_出典抜粋:_
◆ ◆ ◆ ◆ ◆

ダウン症の人は、そうでない人に比べて老化が早く進みます。実年齢プラス20歳といわれることもあります。そう考えると、私と30年以上の付き合いになる彼は、70代後半の体ということになります。人生の後半です。

また、ダウン症の人の多くは先天的に心臓に疾患があります。彼もその一人です。

私たちが支援をするときは、その人が人生のどのステージにいるかということも意識しなければいけません

できごとの価値は人によってちがう

ある日、ダウン症の彼が、激怒したという報告がありました。支援者は、その日に彼が毎日楽しみにしていることができなかったことが理由だと言いました。また、たいして怒るほどのことではないんですけど…と言い訳をしました。

若い支援者にとっては、明日もできる、それぐらいのできごとかもしれません。しかし、人生の後半に差しかかった彼にとっては、おおごとだったのだと思います。できごとの価値は人によってちがいます

充実した一日にしよう!

『DIE WITH ZERO-人生が豊かになりすぎる究極のルール』の中に、「かけがえのない機会が次第になくなっていく」という一文があります。今日できていることが明日できなくなるかもしれません。

何年か先に達成できるだろうという目標も大切です。そこに向けて試練を積み重ねている利用者がいます。しかし、いろいろな利用者がいて、それよりも今日一日が最高に楽しかった、充実していた、それだけで十分な人もいます。

人生の後半になっても「一人でできるようになった方がいい」そう言われて生きることについて考えなくてはいけません。使いきれないお金の貯蓄が無駄になるように、報われない努力も無駄になります。

私と彼の間には思い出がいっぱいあります。昔の写真を引っ張り出してきて笑っていると、彼は「やめなさいって!」と、突っ込みを入れてケタケタ笑ってくれます。楽しい毎日にしよう!

◆ ◆ ◆ ◆ ◆

_抽出データ:_
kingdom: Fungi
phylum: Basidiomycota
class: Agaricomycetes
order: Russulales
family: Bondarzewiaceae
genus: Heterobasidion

◆ ◆ ◆ ◆ ◆

_実施タスク:_
[a] 抜粋の内容に基づき、次の問いに答えてください。
(i) ダウン症の人の老化は、実年齢プラス何歳といわれることがあるか。
(ii) 彼が激怒した理由として、支援者は何を挙げたか。
(iii) 昔の写真を引っ張り出して笑っていると、彼は何と言って突っ込みを入れるか。
[b] 抜粋の中で「」(かぎかっこ)に囲まれている語句をすべて挙げてください。
[c] 抜粋のうち、「若い支援者にとっては、明日も」と「れない努力も無駄になります。」の間を、両端を含めてそのまま再掲してください。

_解答一覧:_
[a]
(i) 20歳
(ii) その日に、彼が毎日楽しみにしていることができなかったこと
(iii) 「やめなさいって!」

[b]
- 「かけがえのない機会が次第になくなっていく」
- 「一人でできるようになった方がいい」
- 「やめなさいって!」

[c]
若い支援者にとっては、明日もできる、それぐらいのできごとかもしれません。しかし、人生の後半に差しかかった彼にとっては、おおごとだったのだと思います。できごとの価値は人によってちがいます

充実した一日にしよう!

『DIE WITH ZERO-人生が豊かになりすぎる究極のルール』の中に、「かけがえのない機会が次第になくなっていく」という一文があります。今日できていることが明日できなくなるかもしれません。

何年か先に達成できるだろうという目標も大切です。そこに向けて試練を積み重ねている利用者がいます。しかし、いろいろな利用者がいて、それよりも今日一日が最高に楽しかった、充実していた、それだけで十分な人もいます。

人生の後半になっても「一人でできるようになった方がいい」そう言われて生きることについて考えなくてはいけません。使いきれないお金の貯蓄が無駄になるように、報われない努力も無駄になります。